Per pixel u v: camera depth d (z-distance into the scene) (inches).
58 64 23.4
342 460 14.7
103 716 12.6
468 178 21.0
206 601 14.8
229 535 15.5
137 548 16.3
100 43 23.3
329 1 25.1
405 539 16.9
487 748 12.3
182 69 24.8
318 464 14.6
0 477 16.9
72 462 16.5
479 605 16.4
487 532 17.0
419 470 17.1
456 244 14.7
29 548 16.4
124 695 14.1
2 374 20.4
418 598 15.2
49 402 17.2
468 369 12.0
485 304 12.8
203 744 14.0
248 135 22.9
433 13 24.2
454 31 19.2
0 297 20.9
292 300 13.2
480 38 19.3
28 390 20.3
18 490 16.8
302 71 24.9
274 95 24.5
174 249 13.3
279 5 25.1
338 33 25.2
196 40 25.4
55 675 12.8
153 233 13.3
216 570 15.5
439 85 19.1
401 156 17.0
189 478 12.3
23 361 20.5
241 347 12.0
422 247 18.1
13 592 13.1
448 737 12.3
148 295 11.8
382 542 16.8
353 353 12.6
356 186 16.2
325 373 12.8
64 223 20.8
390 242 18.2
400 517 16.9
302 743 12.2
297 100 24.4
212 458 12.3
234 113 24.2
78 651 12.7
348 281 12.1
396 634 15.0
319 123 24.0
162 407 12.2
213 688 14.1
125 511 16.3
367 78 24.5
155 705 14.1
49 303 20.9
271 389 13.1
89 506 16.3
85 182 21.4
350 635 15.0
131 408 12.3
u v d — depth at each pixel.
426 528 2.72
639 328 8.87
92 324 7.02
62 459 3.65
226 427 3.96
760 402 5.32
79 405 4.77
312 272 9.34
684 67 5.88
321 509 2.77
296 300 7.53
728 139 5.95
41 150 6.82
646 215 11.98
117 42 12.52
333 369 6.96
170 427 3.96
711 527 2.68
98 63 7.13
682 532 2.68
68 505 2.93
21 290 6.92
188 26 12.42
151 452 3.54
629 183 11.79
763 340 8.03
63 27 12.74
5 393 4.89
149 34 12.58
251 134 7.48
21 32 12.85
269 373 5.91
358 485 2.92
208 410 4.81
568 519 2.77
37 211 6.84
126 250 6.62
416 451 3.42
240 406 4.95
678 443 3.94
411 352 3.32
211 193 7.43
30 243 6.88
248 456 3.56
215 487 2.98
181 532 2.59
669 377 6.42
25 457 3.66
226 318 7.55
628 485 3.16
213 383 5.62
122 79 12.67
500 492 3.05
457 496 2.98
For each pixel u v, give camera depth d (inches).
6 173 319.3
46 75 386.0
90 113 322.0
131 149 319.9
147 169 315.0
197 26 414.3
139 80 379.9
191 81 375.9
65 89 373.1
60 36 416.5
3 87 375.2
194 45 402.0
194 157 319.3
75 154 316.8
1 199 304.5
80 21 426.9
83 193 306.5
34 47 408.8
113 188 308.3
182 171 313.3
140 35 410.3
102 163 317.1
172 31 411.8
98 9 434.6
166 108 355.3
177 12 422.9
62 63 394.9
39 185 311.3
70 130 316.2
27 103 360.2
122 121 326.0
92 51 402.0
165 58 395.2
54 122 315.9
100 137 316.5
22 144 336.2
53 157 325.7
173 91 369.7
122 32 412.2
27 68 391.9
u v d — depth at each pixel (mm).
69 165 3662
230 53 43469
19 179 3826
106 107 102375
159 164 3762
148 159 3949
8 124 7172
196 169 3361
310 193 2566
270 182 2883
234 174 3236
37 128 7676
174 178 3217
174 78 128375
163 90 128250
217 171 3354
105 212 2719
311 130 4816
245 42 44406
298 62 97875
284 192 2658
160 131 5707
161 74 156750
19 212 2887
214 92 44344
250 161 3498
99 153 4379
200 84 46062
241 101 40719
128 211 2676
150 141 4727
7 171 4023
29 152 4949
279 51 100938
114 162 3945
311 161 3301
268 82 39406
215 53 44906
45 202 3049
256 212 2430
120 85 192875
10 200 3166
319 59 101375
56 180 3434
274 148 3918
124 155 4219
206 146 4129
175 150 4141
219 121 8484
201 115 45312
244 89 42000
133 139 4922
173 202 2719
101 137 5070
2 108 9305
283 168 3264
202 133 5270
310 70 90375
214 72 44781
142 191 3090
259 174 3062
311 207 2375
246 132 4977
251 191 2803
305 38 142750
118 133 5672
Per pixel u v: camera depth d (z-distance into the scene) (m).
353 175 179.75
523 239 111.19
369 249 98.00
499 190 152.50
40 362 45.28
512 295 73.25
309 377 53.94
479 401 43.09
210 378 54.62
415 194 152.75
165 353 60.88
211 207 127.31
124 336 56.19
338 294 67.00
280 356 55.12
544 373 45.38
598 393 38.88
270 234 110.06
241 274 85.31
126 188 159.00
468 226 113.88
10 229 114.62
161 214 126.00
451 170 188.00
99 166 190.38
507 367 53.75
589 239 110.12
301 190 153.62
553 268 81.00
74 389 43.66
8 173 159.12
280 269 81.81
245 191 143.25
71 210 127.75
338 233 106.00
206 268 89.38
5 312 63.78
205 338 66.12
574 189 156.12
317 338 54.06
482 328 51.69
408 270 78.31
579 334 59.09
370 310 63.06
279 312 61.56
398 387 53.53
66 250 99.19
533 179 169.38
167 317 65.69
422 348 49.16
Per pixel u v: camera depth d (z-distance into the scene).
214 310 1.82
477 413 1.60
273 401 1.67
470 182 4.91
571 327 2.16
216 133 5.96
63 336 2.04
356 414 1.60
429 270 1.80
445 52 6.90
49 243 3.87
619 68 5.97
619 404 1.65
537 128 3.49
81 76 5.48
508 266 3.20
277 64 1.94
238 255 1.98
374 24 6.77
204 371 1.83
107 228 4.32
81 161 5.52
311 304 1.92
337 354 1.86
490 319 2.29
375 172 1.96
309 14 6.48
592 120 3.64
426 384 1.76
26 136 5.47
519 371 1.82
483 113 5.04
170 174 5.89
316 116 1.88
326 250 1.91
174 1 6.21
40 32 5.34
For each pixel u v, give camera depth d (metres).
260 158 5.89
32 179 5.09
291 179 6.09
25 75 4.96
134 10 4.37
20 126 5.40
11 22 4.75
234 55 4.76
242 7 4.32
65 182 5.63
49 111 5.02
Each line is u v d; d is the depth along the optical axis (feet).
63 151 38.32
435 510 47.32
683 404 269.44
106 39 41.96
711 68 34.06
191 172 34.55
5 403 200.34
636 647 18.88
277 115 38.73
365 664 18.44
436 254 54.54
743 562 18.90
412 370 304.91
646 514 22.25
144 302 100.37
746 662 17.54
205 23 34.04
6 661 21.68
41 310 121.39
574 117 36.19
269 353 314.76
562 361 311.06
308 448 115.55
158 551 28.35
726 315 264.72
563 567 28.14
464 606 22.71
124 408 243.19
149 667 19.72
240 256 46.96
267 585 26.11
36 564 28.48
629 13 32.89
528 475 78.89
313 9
----
*Problem to work on*. Whenever a line of the data includes "camera", copy that line.

*Reply to the task*.
Per pixel u v: camera depth d (z-distance into the scene) (inches).
For each pixel u v, give camera depth d (inches).
Per pixel u v: camera depth d (z-distance into the scene) (m).
Per pixel u v: camera depth d (z-distance into the scene).
For each pixel u v, give camera depth d (metres).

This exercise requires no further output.